September 23, 2004

Staff profile: Mark Reynolds

Manager of Support Services, Technology Support Services, IT

Former Bell Labs software developer has a data networking patent. Plans to run fifth Chicago Marathon next month.

Mark Reynolds
photo by Stephen Anzaldi

What do you do? I manage the centralized support of services that IT provides to faculty, staff and students, including computer network connectivity and software support. The support team consists of five full-time technical staff members and roughly 70 student employees. Our responsibilities include the Support Center, Residential Networking, software support and Web development.

What was the highlight of your work before Northwestern? I was a developer and manager of data networking and wireless software for Bell Labs, and a director at Tellabs. I have a patent for a software product I developed at Bell Labs. I created it at the time AT&T/Bell Labs ran the nation’s long distance phone network. The patent is for data networking software that is used primarily in the U.S. and Japan to connect regionally based operators to local databases throughout the country.

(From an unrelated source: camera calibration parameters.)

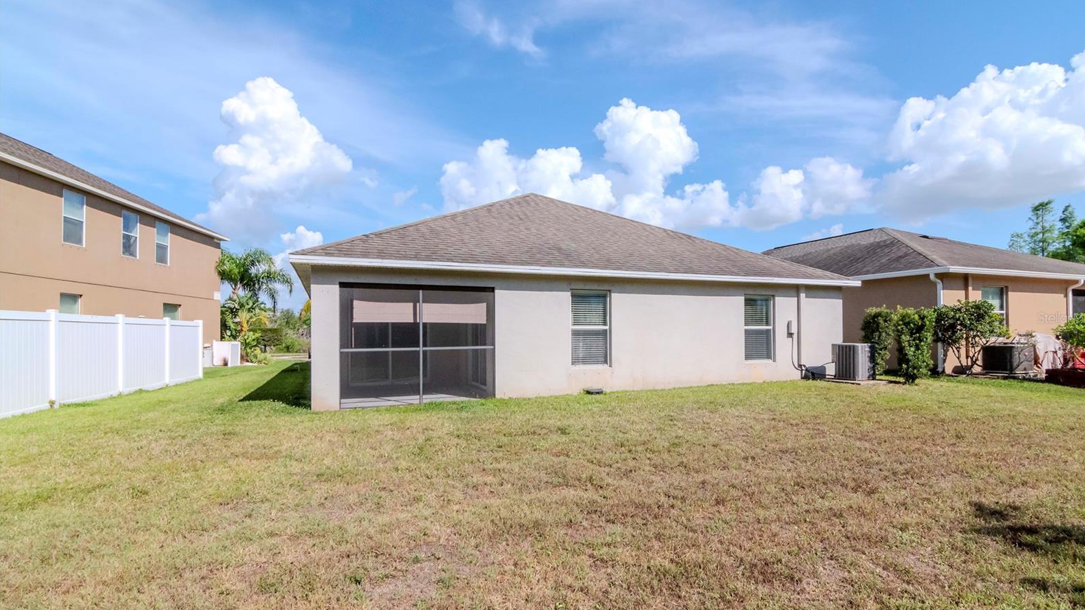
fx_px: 504
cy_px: 318
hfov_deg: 94.2
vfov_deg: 62.3
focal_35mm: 18
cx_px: 548
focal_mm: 11
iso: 1000
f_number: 11
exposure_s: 1/1600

In your free time, you like to run? I’ve been running for more than 30 years. I started to do it for stress relief while in graduate school. I would go out in the mornings or at lunch for three miles a day. After a while I needed longer distances, so it kind of grew on me.

What’s your limit? Well, next month I’ll run my fifth Chicago Marathon in six years.

How did that come about? Some of my friends talked me into training with them. After a while I realized I was running just as fast and just as far as they were, so I decided to sign up for the marathon.

What’s the best part of race day? Just being in the middle of this huge crowd of 30,000 people and running through the Chicago streets and neighborhoods.

Do you think anyone can run the 26.2 miles? Virtually anyone can do it. But it takes persistence and a long-range plan, consistently running every day or every other day and just notching it up a little each week. It takes a fair amount of will-power too. It’s easy to drop out after 12 miles and say to yourself, “Why would I want to run any more than this?”

You have two college-age children. How does that experience help you in working with students? It keeps me current on what’s important to students and makes me feel comfortable talking to them one-on-one or even in groups.

What, do you find, is important to students? I know for a fact that being able to communicate all the time, being in constant contact, is important. The idea of teenagers working and communicating simultaneously is something I’ve become accustomed to. I never tried to change their study habits and say, “You can’t have IM going while you’re writing your term paper.”